The same file transformed with swc produces

Object.defineProperty(exports, "default", {
    enumerable: true,
    get: ()=>TeamTasksService
});
// require statements are here
let foo = require('./foo') // which references this file

// rest of code

The error is surfaced because this file is part of a circular dependency so the default export is getting referenced before this file has had a chance to finish parsing.

magic-akari commented 1 year ago

Maybe this is just #5047 . I sure would like to know what magic makes Type<T> work, and why swc can't do that without the wrapper type.

This is definitely due to this, I think SWC should understand that the import is used as a type and not a value. I don't know if that's possible. We also encountered this issue and adding Type<T> everywhere is not a great option for us.

Is it really being imported as type ?

If so, import type { Foo } from "foo" might be a good solution. ref: https://www.typescriptlang.org/docs/handbook/modules.html#importing-types

importsNotUsedAsValues: "error" will make it easier for you to spot this issue. ref: https://www.typescriptlang.org/tsconfig/#importsNotUsedAsValues

With an eslint rule this can be fixed automatically. ref: https://typescript-eslint.io/rules/consistent-type-imports/

Note:

The emitDecoratorMetadata compiler option changes the code the TypeScript emits. In short - it causes TypeScript to create references to value imports when they are used in a type-only location.

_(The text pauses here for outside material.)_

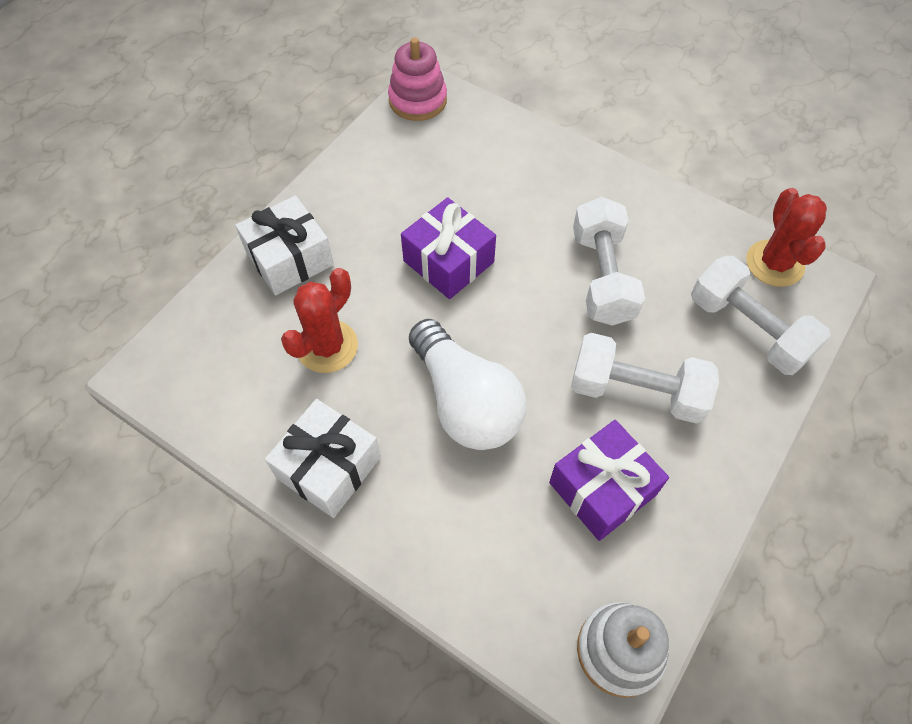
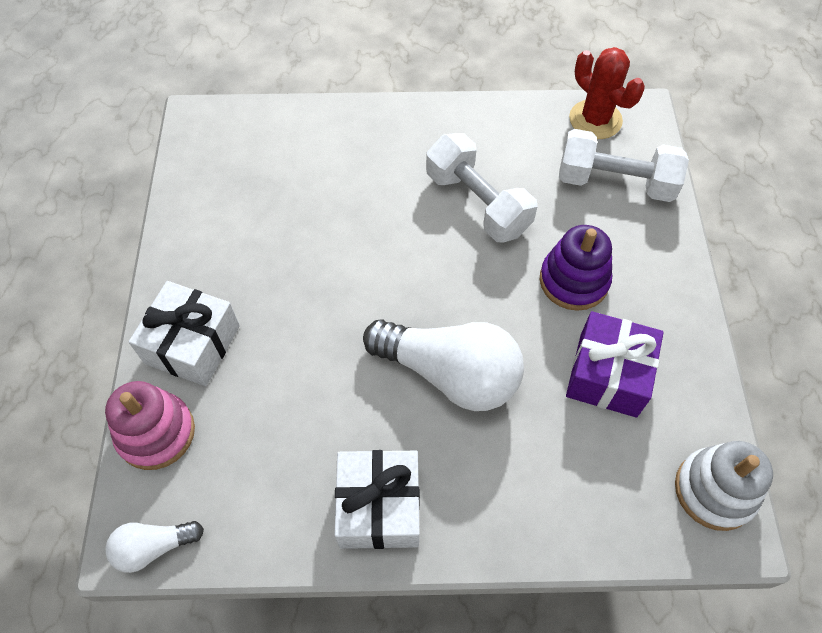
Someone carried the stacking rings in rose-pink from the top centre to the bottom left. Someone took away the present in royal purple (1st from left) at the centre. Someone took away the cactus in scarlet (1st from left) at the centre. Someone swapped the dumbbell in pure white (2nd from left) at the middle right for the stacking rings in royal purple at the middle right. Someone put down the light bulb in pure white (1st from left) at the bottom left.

ref: https://typescript-eslint.io/rules/consistent-type-imports/#usage-with-emitdecoratormetadata

If the above is true, I don't think this is an easy fix.

micalevisk commented 1 year ago

@magic-akari I did that but still got the same error due to how the generated js file looks like. I'm not using with jest but swc+node directly. My project has some circular imports (typeorm stuff).

swc-bot commented 1 year ago

This issue has been automatically closed because it received no activity for a month and had no reproduction to investigate. If you think this was closed by accident, please leave a comment. If you are running into a similar issue, please open a new issue with a reproduction. Thank you.

swc-bot commented 1 year ago

This closed issue has been automatically locked because it had no new activity for a month. If you are running into a similar issue, please create a new issue with the steps to reproduce. Thank you.